IL-1α deficiency was reported to be associated with a 50% decrease in atherosclerotic plaque area using a model of C57BL/6 mice fed a high-fat diet.16 In that study, IL-1β deficiency did not impair atherosclerosis progression in a statistically significant manner. In another study, aortic sinus lesion area in IL-1α-deficient ApoE−/− mice was lower than in IL-1β-deficient ApoE−/− mice.17

Taken together, our results suggest that atherogenesis in ApoE−/− mice can progress independently of the NLRP3 inflammasome, a complex that appears to be crucial in a different mouse model of atherosclerosis. The most reasonable explanations of the observed discrepancy between the two studies lie in the different mouse models used, coupled to a putative role of IL-1α in atherosclerosis development in the ApoE mouse model. Clearly, further research is warranted regarding the implication of inflammasomes and specific IL-1 family members in the pathogenesis of atherosclerosis.

Materials and Methods

Bone marrow-derived macrophages preparation, stimulation and western blot

Primary murine macrophages were obtained from tibial and femoral bone marrow cells as described elsewhere.18 Cells were primed overnight with 100 ng/ml ultra-pure lipopolysaccharide (Invivogen, San Diego, CA, USA), and stimulated the following day in OPTIMEM for 8 h. Uric acid and 7-ketocholesterol were purchased from Sigma (Buchs, Switzerland). Cells extracts and precipitated supernatants were analyzed by western blot. The antibody against mouse caspase-1 (p20) is a generous gift from Dr. Peter Vandenabeele (Ghent University).

Mice and atherosclerosis progression determination

ApoE−/− mice were from Jackson Laboratories (Bar Harbor, ME, USA; no. 002052); Nlpr3−/−,19 ASC−/−20 and caspase-1−/−21 mice have been described. All mice were on C57BL/6 background. ApoE−/− mice were first crossed with Nlrp3−/−, ASC−/− or caspase-1−/−, and the resulting F1 mice were then backcrossed on the ApoE−/− background. F2 mice were then crossed again to obtain double-deficient mice.
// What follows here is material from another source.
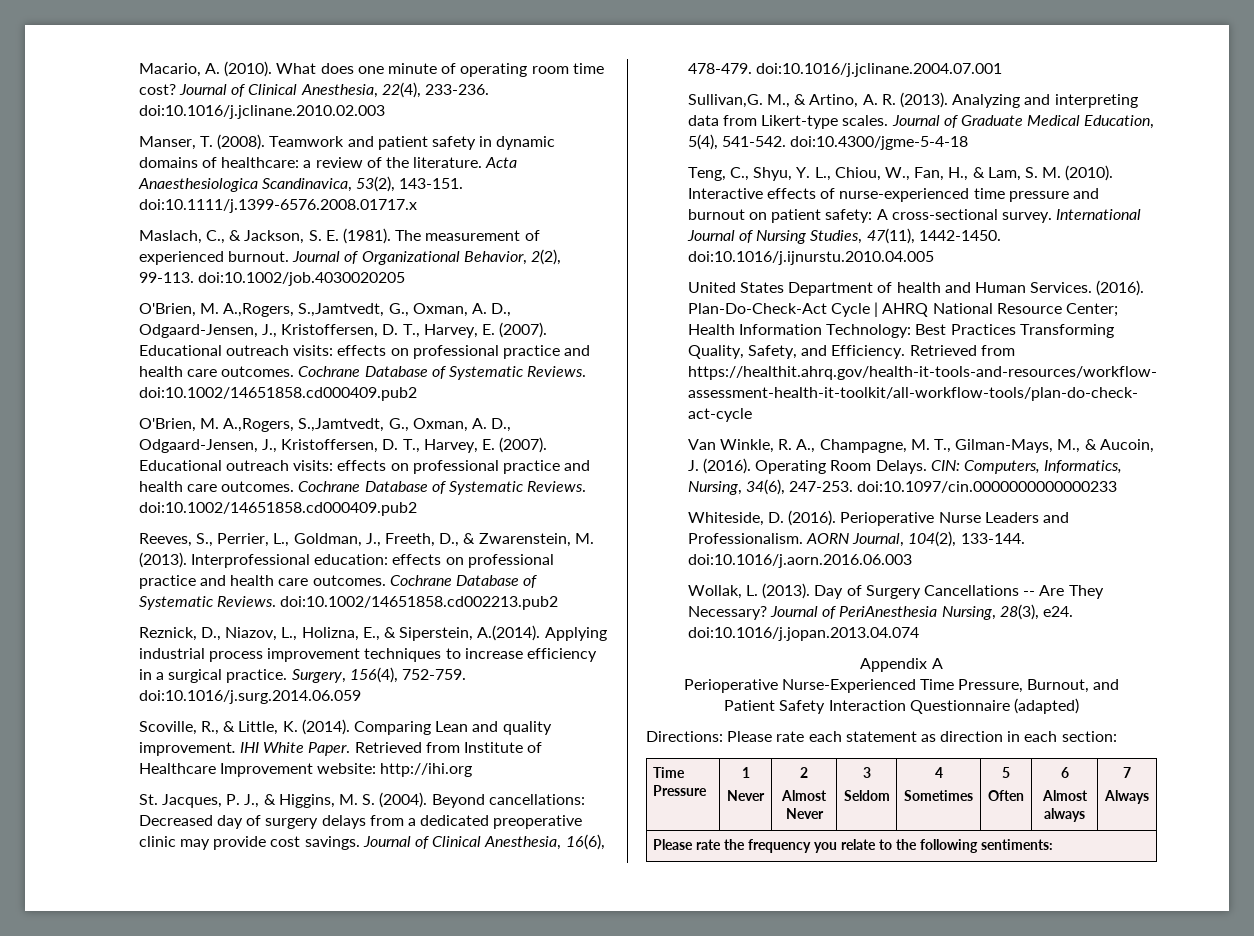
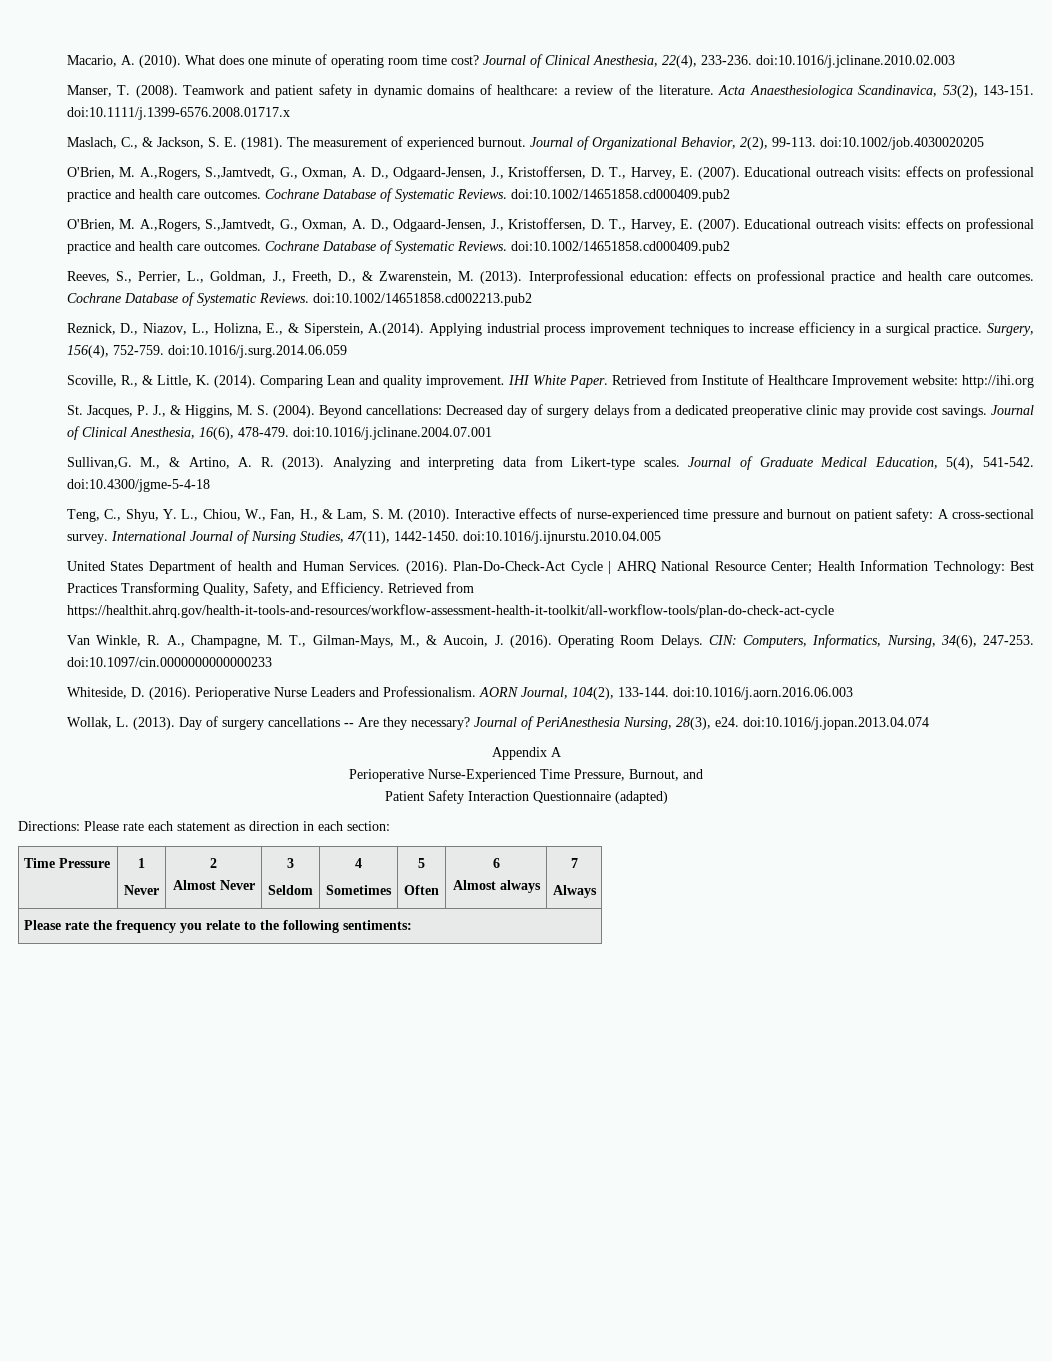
[865,585,1104,599] [687,606,767,620] Surgery Cancellations -- Are They Necessary? -> [221,717,470,730] surgery cancellations -- Are they necessary?

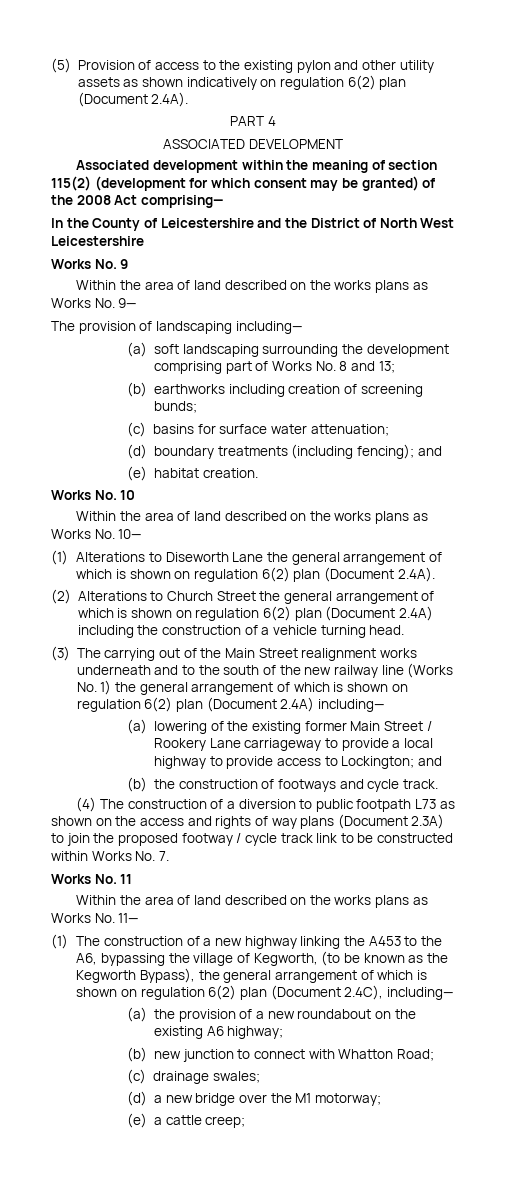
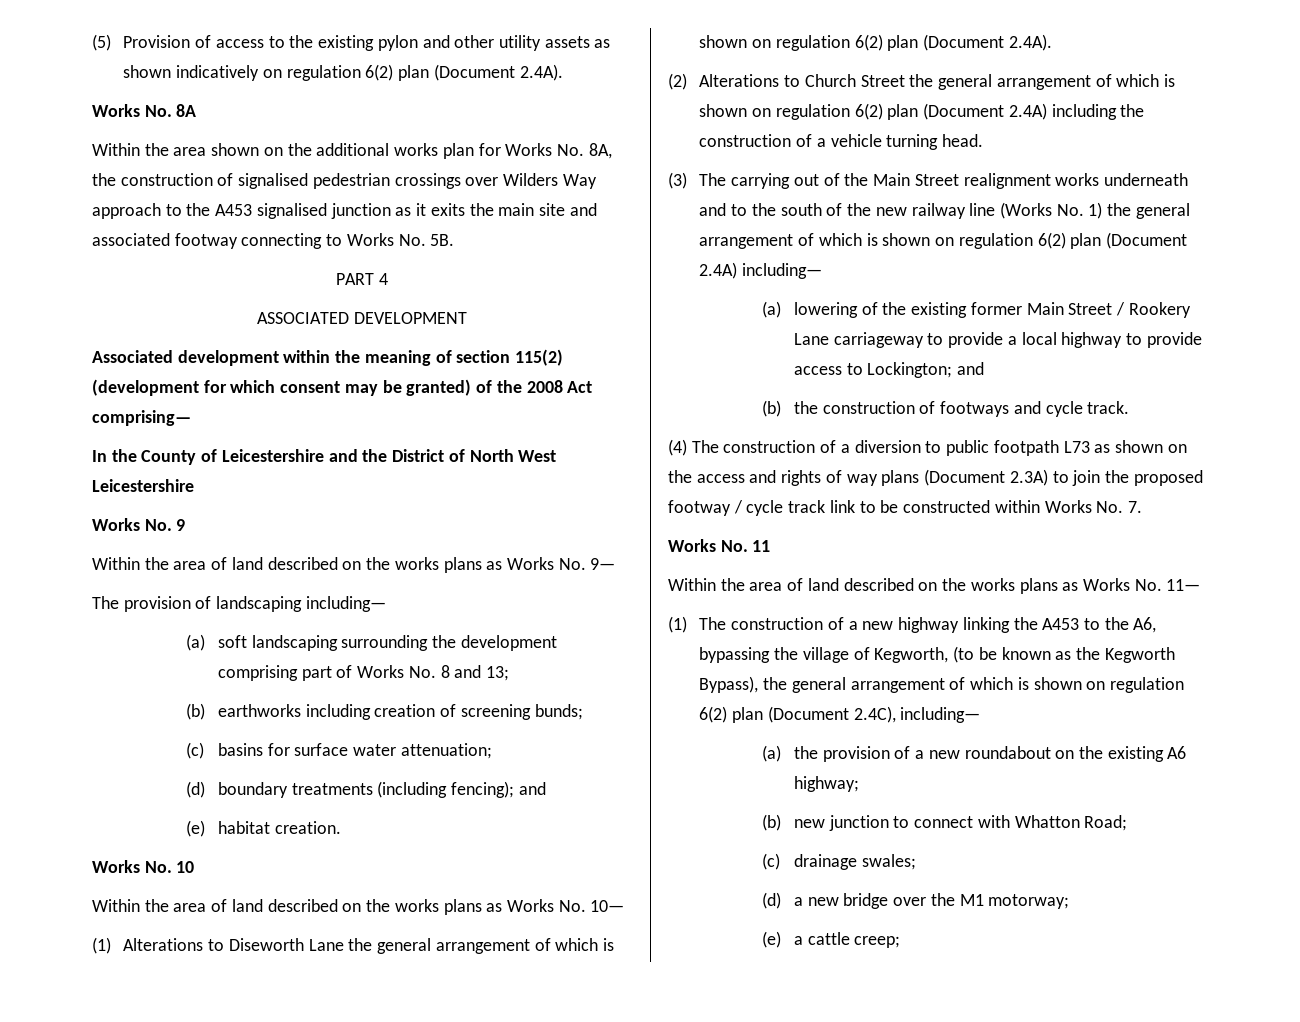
(189, 99) none -> [92,104,197,117] [92,143,612,159] [92,173,597,189] [92,203,597,219] [92,233,455,249] // Works No. 8A // Within the area shown on the additional works plan for Works No. 8A, the construction of signalised pedestrian crossings over Wilders Way approach to the A453 signalised junction as it exits the main site and associated footway connecting to Works No. 5B.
The number of mice studied for each genotype was as follows: ApoE−/−, n=17; ApoE−/− Nlrp3−/−, n=18; ApoE−/− caspase-1−/−, n=13; ApoE−/− ASC−/−, n=11. The 4-week-old mice were fed a high-fat diet (KlibaNafag 3200 supplemented with 1.25% w/w cholesterol and 15% w/w cacao butter; Kliba Nafag, Kaiseraugst, Switzerland) for 11 weeks and subsequently killed. ApoE−/− mice fed a high-fat diet were used as controls. Detailed procedures of plaque surface, macrophage and smooth muscle cell quantification, as well as plaque quality assessment are described elsewhere.22

Statistical analysis

Data are shown as mean±S.E.M. Statistical analysis was carried out using a one-way analysis of variance coupled to a Dunnett post hoc test, except for the assessment of plaque quality that relied on Fisher's exact test. Statistical significance was defined as P<0.05.